En Suisse, mais aussi dans d’autres pays, les meilleures actions concrètes sont venues des communes et cantons, voire de Services Industriels comme à Genève.

Nous avons le privilège de disposer en Suisse d’environ 55 % d’énergie hydro-électriques renouvelables. Les sociétés productrices tirent de nos grands barrages les meilleurs rendements. Par des équipements plus petits, nous pourrions compléter cette filière.

Encourageons les producteurs suisses d’énergies nucléaires, à diversifier leurs productions en proposant un véritable bouquet énergétique, et à soutenir massivement et loyalement les énergies renouvelables. Ils contribueront ainsi à mieux assurer un approvisionnement durable et plus indépendant du pays et à replacer la Suisse dans le peloton de tête des acteurs du développement durable.

Le gaz, énergie indispensable de transition ne peut pas être écartée, tout comme le charbon sur le plan mondial, mais de nouvelles technologies de séparation et de stockage du CO2 permettront de disposer de centrales thermiques gaz ou charbon, bien moins polluantes. Ceci étant les espoirs les plus grands et rapides viennent indiscutablement des économies d’énergies, d’où l’importance des programmes soutenus par l’office fédéral de l’énergie et, de plus en plus, par des cantons et communes, comme c’est le cas à Genève. En recevant, en 2006, le label « cité de l’énergie », Bellevue s’est inscrite concrètement dans cette démarche et peut être félicitée.

Nous évoquons là, Mesdames et Messieurs, un véritable projet de société dépassant les approches réductrices et souvent trop partisanes des familles politiques. Puissions-nous disposer d’une nouvelle Assemblée fédérale qui, toute tendance politique confondue, soit plus sensible au développement durable. Elle créera ainsi un vrai pacte national conçu sur le plan économique avec les entrepreneurs et industriels ne craignant pas les changements, voire des contraintes finalement stimulantes et auxquelles les meilleurs se sont déjà préparés. Un pacte conçu aussi avec la société civile mobilisée pour protéger dynamiquement notre environnement.

Oui réfléchir à un tel projet porteur d’un développement qualitatif, ne diminuant pas notre confort, mais réformant comportements et technologies est exaltant pour les habitants de notre pays, et en particulier pour sa jeunesse.
Oui Monsieur le Maire, vous avez raison, ce thème a sa place un soir de fête nationale. « L’avenir est notre affaire » disait notre compatriote philosophe et écrivain Denis de Rougemont.
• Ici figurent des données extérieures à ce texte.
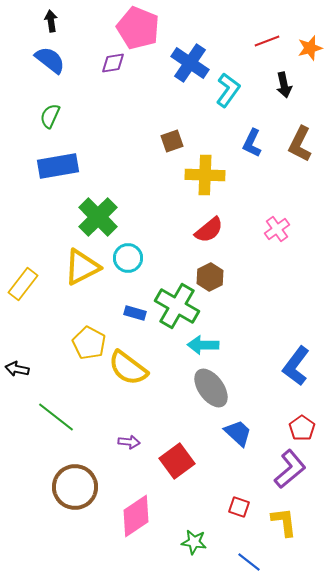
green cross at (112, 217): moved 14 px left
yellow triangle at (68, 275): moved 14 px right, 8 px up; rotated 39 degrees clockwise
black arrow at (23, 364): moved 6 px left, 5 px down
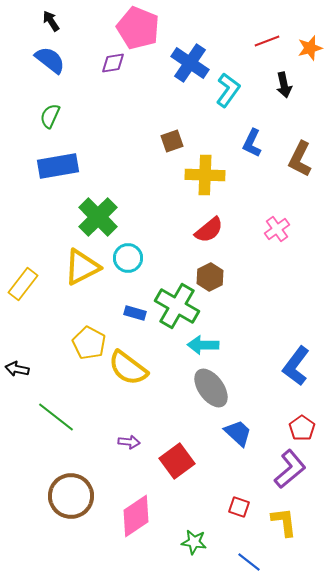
black arrow at (51, 21): rotated 25 degrees counterclockwise
brown L-shape at (300, 144): moved 15 px down
brown circle at (75, 487): moved 4 px left, 9 px down
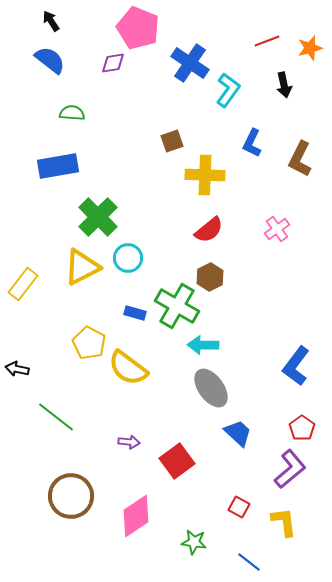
green semicircle at (50, 116): moved 22 px right, 3 px up; rotated 70 degrees clockwise
red square at (239, 507): rotated 10 degrees clockwise
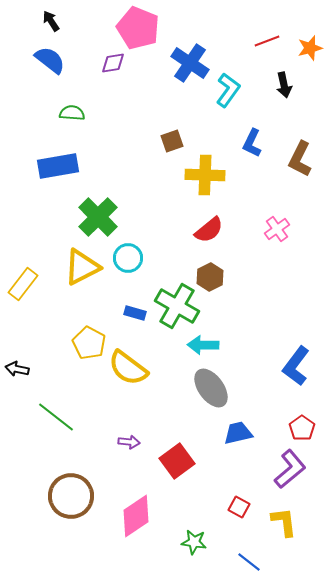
blue trapezoid at (238, 433): rotated 56 degrees counterclockwise
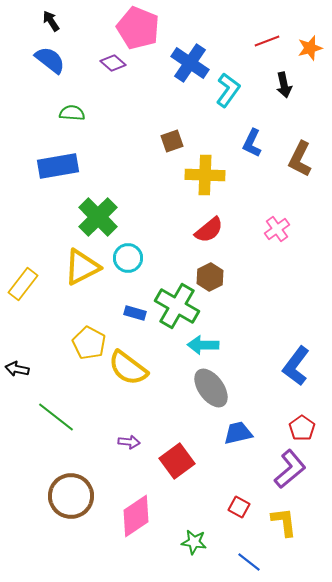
purple diamond at (113, 63): rotated 50 degrees clockwise
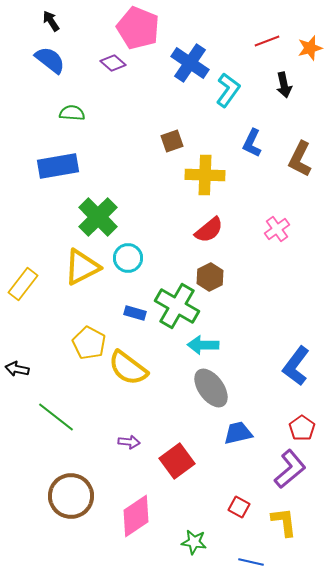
blue line at (249, 562): moved 2 px right; rotated 25 degrees counterclockwise
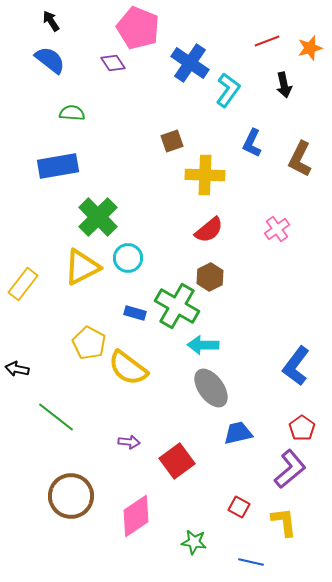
purple diamond at (113, 63): rotated 15 degrees clockwise
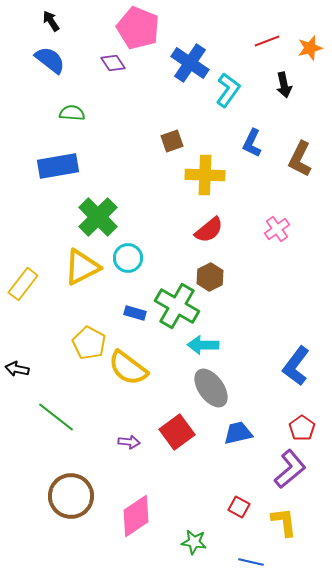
red square at (177, 461): moved 29 px up
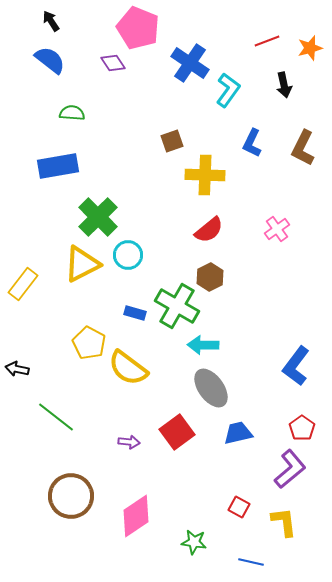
brown L-shape at (300, 159): moved 3 px right, 11 px up
cyan circle at (128, 258): moved 3 px up
yellow triangle at (82, 267): moved 3 px up
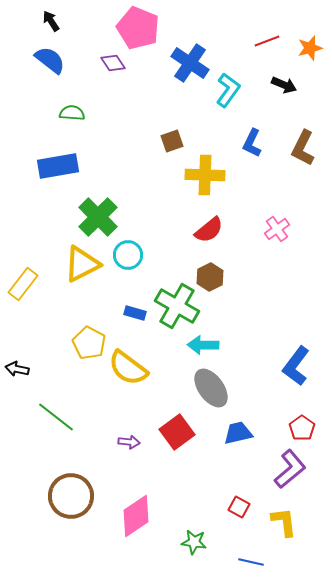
black arrow at (284, 85): rotated 55 degrees counterclockwise
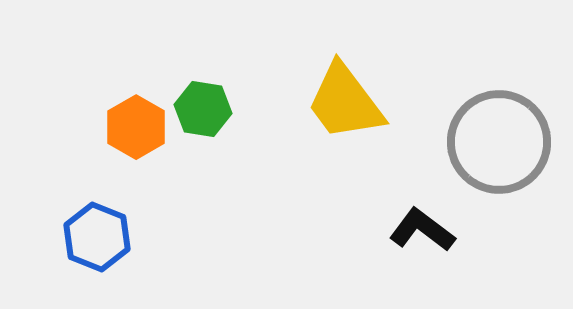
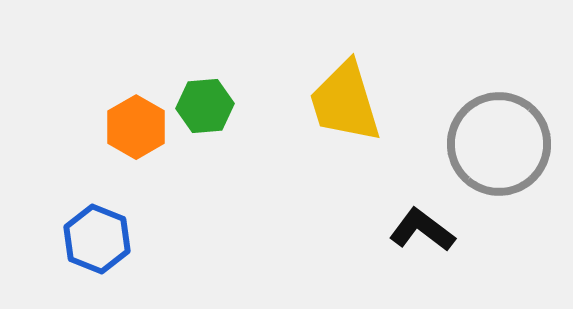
yellow trapezoid: rotated 20 degrees clockwise
green hexagon: moved 2 px right, 3 px up; rotated 14 degrees counterclockwise
gray circle: moved 2 px down
blue hexagon: moved 2 px down
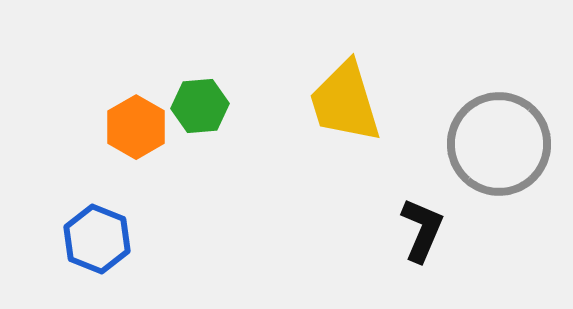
green hexagon: moved 5 px left
black L-shape: rotated 76 degrees clockwise
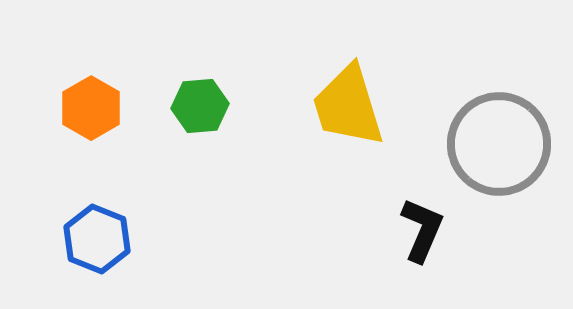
yellow trapezoid: moved 3 px right, 4 px down
orange hexagon: moved 45 px left, 19 px up
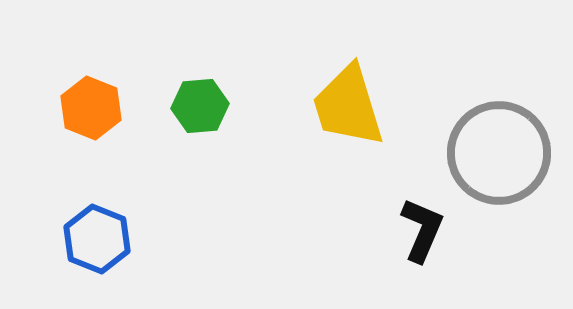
orange hexagon: rotated 8 degrees counterclockwise
gray circle: moved 9 px down
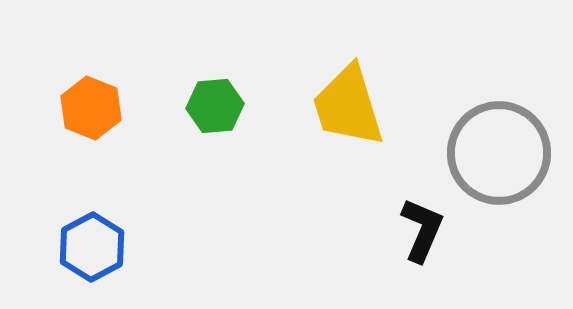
green hexagon: moved 15 px right
blue hexagon: moved 5 px left, 8 px down; rotated 10 degrees clockwise
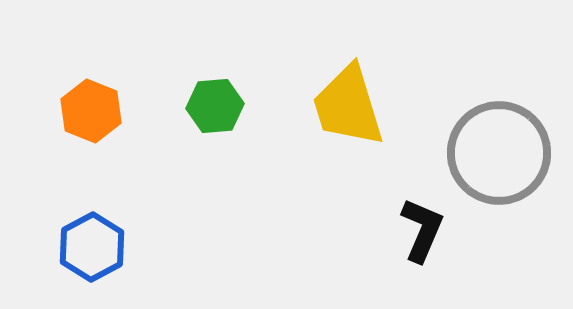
orange hexagon: moved 3 px down
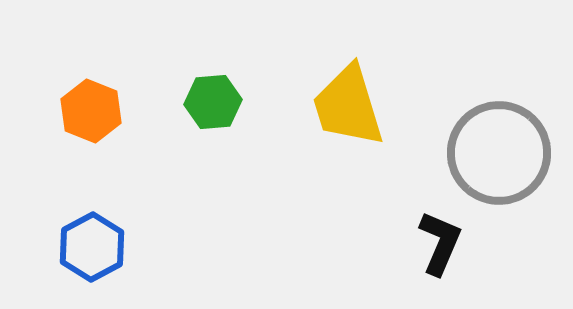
green hexagon: moved 2 px left, 4 px up
black L-shape: moved 18 px right, 13 px down
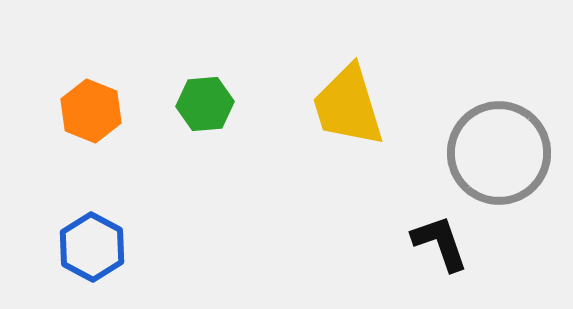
green hexagon: moved 8 px left, 2 px down
black L-shape: rotated 42 degrees counterclockwise
blue hexagon: rotated 4 degrees counterclockwise
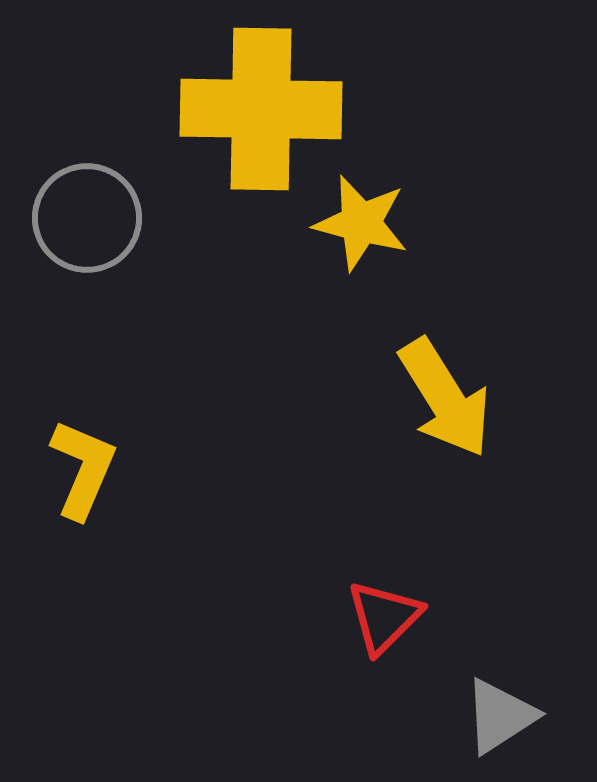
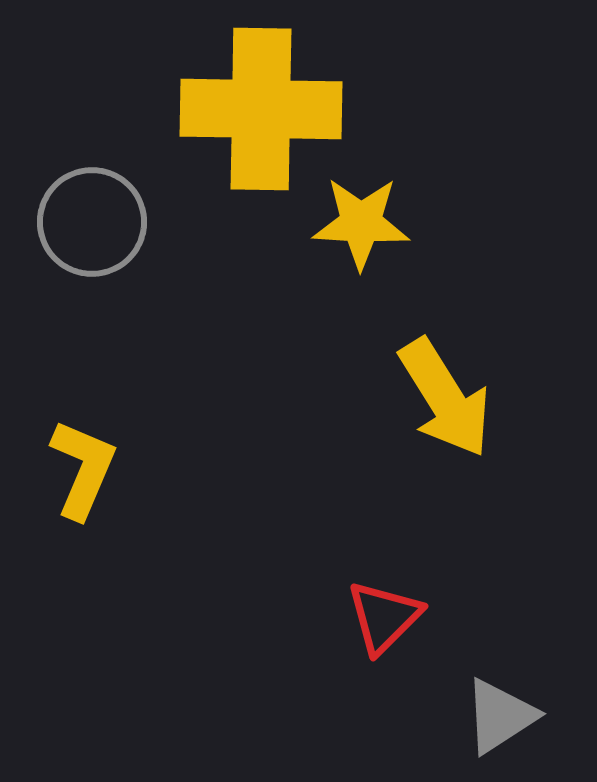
gray circle: moved 5 px right, 4 px down
yellow star: rotated 12 degrees counterclockwise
Soyons donc des bâtisseurs. Sans préjugés, activons la recherche, développons la formation à tous les niveaux. Créons cette société à 2000 watts, soutenue par le Conseil d’Etat genevois, et dans laquelle SIG est totalement engagée, consommant bien moins d’énergies et recourant plus largement au renouvelable et à des solutions de transition porteuses d’améliorations rapides en faveur du climat. L’enjeu est de taille, il s’agit de l’avenir de notre planète sur laquelle la Suisse se trouve.

Que vive donc cette Suisse responsable, solidaire, inventive et confiante.